Issues arising from ICDS
The ICDS require taxpayers to re-look at their existing tax positions. Some of the issues that arise from the introduction and application of the ICDS are:
  • ICDS do not override the provisions of the ITA.  Hence, the question that arises is whether ICDS would prevail in case of a conflict between the requirements of the ICDS and a court judgment.
  • The concept of 'prudence' is absent in ICDS. Therefore, provisions for expected expenses or losses may not be deductible, whereas expected income could be charged to tax, though it is not recorded as revenue under the accounting principles.
  • The concept of 'materiality' is absent in ICDS. Hence, recording individual assets of smaller value as expenditure could become questionable.
  • ICDS provide for valuation of inventory for service providers, which is specifically excluded from AS 2. The inventory in such cases would include contracts in progress on the last day of the year but not those that have been completed. The valuation of inventory of services would prove to be cumbersome since the cost involved in rendering services is difficult to determine.
  • Revenue from construction contracts and service contracts must be recognised by a percentage completion method. This is likely to result in income being offered to tax in advance, as compared to the accounting principles.
  • Treatment of premium/discount on forward contracts will be governed by the provisions of ICDS, which appear to differ from existing court judgments.
  • All kinds of government grants would now become taxable, either upfront, or by way of reduced depreciation. This will overrule a series of court judgments on this matter.
  • Borrowing costs must be capitalised according to a special formula provided under the ICDS.  This formula is different from the concept of Weighted Average Cost of Borrowing specified under AS 16.  Also, all fixed assets are considered as 'Qualifying Assets'. Unlike AS 16, there is no requirement that the asset should take a substantial period of time to get ready for the intended use.
  • Several judicial precedents place significant emphasis on treatment for certain items under the generally accepted principles of accounting. With the introduction of ICDS, this emphasis is likely to reduce.
  • ICDS also provide for transitional provisions. These provisions deal with the treatment of items existing on 1 April 2015, when ICDS was enforced. The Transitional Provisions are not very clearly worded and leave room for alternative interpretation.
  • Since ICDS are not to be adopted for maintaining books of accounts, the disclosure requirements provided by ICDS may either be covered in the return of income and/or in the tax audit report. This would require additional time and effort from taxpayers and tax professionals.

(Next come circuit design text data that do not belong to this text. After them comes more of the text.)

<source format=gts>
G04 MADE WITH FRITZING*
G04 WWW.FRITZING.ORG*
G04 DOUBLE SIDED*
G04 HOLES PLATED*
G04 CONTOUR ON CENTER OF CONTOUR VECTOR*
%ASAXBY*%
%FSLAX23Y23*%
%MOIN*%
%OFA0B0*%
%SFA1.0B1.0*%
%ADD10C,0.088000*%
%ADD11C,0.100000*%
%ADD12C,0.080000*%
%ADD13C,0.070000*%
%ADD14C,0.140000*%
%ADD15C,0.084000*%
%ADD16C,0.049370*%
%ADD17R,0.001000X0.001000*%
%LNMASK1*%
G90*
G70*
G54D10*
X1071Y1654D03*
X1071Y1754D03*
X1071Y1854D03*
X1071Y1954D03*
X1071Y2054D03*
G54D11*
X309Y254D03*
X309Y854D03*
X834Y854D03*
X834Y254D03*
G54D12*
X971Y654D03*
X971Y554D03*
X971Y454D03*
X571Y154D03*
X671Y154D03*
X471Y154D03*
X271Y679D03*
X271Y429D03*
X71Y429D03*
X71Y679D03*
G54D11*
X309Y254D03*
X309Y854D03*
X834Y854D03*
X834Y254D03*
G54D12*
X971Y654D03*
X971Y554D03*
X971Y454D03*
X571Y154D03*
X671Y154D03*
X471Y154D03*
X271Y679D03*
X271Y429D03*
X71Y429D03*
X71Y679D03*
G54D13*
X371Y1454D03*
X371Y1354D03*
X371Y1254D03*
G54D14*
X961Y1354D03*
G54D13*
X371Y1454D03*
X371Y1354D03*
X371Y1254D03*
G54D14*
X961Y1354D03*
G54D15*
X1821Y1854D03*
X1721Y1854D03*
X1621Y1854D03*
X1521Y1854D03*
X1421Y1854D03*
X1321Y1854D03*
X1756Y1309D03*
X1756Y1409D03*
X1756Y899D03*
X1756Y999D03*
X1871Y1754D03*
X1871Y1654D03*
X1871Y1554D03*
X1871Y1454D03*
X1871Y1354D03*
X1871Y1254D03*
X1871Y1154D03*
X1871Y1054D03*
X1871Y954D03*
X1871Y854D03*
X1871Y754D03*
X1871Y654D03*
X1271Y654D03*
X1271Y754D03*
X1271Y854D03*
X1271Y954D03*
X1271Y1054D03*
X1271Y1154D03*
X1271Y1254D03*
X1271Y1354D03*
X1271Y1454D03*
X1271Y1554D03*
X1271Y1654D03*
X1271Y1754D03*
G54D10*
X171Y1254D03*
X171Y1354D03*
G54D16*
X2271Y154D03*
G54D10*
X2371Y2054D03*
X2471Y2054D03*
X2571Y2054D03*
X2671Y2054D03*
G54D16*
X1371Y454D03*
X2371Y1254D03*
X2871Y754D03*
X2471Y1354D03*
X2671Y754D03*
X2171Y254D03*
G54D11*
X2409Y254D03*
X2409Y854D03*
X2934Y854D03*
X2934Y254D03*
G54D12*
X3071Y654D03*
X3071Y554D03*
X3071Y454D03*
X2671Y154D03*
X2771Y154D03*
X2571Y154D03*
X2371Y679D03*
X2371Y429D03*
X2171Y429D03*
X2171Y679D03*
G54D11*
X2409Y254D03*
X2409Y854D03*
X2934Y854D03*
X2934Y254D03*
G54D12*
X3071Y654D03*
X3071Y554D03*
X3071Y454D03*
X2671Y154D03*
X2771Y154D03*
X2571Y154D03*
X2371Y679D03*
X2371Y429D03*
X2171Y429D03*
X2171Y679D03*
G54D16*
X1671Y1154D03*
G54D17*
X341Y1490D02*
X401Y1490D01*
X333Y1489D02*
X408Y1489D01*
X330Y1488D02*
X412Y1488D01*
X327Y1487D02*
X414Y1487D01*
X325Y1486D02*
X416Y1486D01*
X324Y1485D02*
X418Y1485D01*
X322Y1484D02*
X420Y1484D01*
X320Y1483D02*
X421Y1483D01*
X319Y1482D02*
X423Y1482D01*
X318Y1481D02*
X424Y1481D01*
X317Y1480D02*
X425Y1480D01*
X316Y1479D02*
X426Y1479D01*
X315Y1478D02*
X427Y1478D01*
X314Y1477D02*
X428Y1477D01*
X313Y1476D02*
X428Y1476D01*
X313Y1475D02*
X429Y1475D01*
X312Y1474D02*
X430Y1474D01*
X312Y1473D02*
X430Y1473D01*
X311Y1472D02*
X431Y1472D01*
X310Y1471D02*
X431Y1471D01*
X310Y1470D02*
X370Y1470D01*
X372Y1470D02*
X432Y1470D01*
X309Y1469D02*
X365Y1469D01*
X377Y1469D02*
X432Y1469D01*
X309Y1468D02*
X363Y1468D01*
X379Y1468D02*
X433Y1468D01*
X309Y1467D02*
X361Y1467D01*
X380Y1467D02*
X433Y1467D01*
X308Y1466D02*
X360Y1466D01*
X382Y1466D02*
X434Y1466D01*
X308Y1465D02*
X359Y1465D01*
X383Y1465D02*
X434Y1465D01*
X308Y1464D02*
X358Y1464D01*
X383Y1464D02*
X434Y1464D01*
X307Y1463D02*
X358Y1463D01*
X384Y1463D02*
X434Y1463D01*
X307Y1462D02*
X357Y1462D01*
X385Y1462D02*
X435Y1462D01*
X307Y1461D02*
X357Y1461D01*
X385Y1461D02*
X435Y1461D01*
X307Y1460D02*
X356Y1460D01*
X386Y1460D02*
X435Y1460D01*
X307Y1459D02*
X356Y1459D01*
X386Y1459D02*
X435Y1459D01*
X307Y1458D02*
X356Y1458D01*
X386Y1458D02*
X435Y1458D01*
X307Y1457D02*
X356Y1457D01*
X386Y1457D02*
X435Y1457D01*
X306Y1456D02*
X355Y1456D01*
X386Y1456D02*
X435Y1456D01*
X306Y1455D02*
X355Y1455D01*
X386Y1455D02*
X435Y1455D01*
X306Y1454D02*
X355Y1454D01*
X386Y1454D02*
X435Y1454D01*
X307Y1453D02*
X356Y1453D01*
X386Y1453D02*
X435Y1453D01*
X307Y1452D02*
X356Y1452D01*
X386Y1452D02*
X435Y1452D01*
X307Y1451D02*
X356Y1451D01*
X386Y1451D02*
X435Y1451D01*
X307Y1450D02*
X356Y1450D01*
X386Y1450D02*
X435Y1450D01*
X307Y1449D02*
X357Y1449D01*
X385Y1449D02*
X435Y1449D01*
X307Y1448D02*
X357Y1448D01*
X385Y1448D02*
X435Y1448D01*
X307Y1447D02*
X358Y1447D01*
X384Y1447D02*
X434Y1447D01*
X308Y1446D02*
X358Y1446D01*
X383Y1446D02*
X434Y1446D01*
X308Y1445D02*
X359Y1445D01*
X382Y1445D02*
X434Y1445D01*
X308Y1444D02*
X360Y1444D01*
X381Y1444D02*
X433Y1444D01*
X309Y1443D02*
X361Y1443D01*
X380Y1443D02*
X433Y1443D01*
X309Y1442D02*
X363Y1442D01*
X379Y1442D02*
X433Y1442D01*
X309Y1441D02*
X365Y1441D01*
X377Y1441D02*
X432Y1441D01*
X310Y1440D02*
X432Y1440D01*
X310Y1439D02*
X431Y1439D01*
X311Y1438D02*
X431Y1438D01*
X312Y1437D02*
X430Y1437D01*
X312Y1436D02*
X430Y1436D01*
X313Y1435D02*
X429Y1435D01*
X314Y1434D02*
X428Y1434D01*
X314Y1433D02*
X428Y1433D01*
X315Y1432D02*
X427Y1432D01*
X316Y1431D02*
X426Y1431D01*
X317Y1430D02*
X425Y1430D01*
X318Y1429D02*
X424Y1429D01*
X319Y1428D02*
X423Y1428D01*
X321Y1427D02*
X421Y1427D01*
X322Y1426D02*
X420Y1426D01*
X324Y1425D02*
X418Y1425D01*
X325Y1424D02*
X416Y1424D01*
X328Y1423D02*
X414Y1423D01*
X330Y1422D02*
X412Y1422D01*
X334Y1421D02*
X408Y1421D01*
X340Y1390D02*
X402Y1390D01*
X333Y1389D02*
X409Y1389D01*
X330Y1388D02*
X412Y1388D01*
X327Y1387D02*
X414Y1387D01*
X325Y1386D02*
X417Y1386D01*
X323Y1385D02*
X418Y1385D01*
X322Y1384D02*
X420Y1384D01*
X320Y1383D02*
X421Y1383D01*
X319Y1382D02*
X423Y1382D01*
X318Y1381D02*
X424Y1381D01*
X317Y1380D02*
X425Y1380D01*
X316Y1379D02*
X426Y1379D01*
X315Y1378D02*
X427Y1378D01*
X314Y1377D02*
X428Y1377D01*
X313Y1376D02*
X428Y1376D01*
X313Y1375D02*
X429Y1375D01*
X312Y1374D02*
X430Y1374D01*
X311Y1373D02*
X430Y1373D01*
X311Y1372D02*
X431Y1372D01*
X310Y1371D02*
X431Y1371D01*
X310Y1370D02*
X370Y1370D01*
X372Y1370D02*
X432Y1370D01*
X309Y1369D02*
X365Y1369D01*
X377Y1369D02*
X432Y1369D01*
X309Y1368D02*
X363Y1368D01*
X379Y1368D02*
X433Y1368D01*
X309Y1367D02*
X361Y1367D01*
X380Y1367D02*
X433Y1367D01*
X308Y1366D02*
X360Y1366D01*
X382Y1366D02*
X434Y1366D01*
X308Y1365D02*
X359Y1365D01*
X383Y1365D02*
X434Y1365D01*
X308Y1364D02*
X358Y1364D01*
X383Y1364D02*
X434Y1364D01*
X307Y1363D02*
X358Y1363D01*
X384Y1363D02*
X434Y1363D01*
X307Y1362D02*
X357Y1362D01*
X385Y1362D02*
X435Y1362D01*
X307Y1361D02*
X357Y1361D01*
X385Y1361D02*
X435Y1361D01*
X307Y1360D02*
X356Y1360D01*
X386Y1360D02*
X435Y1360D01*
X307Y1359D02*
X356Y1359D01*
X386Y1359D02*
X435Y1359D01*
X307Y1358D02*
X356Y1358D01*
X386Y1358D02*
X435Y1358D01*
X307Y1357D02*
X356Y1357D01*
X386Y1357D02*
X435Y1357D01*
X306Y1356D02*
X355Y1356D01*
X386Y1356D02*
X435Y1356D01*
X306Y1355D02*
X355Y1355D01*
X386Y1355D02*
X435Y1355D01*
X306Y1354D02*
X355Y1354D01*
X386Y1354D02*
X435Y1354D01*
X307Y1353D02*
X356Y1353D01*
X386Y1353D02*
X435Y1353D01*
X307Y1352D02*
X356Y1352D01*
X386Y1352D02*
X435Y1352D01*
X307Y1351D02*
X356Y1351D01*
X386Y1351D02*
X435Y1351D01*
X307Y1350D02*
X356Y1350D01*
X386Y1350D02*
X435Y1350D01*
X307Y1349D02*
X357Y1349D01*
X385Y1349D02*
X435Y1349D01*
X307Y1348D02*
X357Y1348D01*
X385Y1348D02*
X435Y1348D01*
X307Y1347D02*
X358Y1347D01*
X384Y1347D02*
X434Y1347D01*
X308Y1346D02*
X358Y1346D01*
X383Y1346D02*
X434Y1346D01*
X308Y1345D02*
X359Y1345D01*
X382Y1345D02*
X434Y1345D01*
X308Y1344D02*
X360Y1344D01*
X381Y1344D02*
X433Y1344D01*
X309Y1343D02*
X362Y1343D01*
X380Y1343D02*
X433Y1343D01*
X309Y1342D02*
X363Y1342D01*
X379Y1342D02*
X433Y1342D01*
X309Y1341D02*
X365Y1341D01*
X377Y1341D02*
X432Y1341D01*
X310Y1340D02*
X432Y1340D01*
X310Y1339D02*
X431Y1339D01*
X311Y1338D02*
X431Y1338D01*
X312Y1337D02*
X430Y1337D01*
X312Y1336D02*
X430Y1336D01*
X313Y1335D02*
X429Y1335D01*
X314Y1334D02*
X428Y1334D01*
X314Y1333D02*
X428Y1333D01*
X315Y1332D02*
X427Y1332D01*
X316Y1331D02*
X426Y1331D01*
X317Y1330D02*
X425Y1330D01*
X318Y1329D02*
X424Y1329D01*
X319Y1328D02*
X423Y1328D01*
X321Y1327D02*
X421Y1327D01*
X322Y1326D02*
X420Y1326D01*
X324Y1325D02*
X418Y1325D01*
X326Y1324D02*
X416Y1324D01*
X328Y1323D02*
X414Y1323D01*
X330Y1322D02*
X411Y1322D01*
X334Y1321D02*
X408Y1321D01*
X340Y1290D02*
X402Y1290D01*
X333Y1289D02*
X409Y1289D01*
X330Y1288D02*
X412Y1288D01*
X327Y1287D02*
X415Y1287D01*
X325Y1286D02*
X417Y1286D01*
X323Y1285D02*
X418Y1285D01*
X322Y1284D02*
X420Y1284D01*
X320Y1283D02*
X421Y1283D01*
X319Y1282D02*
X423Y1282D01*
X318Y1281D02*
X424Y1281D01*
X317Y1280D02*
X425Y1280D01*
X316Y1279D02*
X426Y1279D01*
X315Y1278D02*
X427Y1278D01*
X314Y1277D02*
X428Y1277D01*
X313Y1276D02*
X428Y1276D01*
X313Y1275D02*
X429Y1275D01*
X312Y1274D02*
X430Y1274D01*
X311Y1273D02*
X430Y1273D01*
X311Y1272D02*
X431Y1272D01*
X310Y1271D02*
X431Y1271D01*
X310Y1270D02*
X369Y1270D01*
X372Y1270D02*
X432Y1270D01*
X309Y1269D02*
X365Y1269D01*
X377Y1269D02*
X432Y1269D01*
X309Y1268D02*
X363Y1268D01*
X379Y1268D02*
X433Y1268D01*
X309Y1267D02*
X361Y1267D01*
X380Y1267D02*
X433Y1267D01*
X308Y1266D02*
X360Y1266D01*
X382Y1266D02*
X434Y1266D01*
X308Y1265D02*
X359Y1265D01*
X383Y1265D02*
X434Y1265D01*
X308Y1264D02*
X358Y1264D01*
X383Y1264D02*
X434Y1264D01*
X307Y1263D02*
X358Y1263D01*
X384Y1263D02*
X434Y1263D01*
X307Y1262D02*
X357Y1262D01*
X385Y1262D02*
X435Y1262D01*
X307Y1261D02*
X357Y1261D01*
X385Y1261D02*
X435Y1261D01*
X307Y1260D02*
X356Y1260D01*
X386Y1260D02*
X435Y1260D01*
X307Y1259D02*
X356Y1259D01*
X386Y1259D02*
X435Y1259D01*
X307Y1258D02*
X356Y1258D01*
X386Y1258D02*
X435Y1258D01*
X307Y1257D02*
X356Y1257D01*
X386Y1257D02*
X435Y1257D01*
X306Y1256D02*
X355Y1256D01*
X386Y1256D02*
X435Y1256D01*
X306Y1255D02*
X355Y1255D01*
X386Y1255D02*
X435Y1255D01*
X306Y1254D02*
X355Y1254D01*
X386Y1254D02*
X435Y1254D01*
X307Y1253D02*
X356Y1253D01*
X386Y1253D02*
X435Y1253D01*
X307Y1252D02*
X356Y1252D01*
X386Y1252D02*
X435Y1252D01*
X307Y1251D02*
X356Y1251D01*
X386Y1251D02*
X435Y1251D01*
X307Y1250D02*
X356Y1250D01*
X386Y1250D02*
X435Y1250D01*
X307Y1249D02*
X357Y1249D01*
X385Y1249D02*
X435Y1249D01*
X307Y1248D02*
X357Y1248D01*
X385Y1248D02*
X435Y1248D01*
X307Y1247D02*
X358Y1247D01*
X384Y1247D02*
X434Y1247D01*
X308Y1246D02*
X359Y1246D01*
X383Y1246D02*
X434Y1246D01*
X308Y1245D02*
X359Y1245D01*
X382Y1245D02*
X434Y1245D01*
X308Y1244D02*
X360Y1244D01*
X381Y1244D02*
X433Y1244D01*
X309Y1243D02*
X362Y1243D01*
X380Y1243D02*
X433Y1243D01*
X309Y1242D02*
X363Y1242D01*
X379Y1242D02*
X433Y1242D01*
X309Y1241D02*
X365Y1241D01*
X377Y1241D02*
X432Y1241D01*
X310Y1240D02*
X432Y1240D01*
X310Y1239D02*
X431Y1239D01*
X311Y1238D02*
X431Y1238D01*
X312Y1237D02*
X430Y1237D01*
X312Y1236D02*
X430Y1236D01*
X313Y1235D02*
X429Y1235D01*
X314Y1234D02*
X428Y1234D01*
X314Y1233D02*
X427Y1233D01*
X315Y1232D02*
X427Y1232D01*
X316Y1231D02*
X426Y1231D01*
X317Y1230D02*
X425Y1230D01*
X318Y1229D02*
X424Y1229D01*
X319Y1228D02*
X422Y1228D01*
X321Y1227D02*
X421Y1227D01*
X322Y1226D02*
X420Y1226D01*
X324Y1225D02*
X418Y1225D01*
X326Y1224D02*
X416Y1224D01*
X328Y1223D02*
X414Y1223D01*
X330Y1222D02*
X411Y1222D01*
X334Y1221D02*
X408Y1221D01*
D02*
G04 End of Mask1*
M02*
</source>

[1] Notified vide Notification No. S.O. 892(E) 
What steps should a taxpayer take?
Although the ICDS would apply for computing and filing tax returns for financial year (FY) 2015-16, it would significantly alter the manner of computation of taxable income and its impact would be felt right from the computation of advance tax for FY 2015-16, the first instalment of which would be due on 15 June 2015.

Taxpayers should carry out a detailed analysis of the impact of the ICDS on their business operations and tax outflow. A conscious decision will have to be taken by the taxpayers about areas where the ICDS take a divergent view from Accounting Standards and the legal position under the ITA, including court judgments. The ICDS would also require maintenance of strong and robust documentation to support calculations made under its provisions. In addition, appropriate reconciliation will have to be maintained between the accounting profit and the taxable income.

The accounting system of the taxpayer will have to be geared to provide information required for applying the ICDS. SKP strongly recommends that taxpayers should study and apply the impact of ICDS at the earliest. Carrying out such an exercise at the end of the year may result in shortfalls in the payment of advance tax, thus attracting penal interest. Also, analysing the impact and maintenance of the required documentation at the end of the year could prove to be not only time consuming but also a costly affair.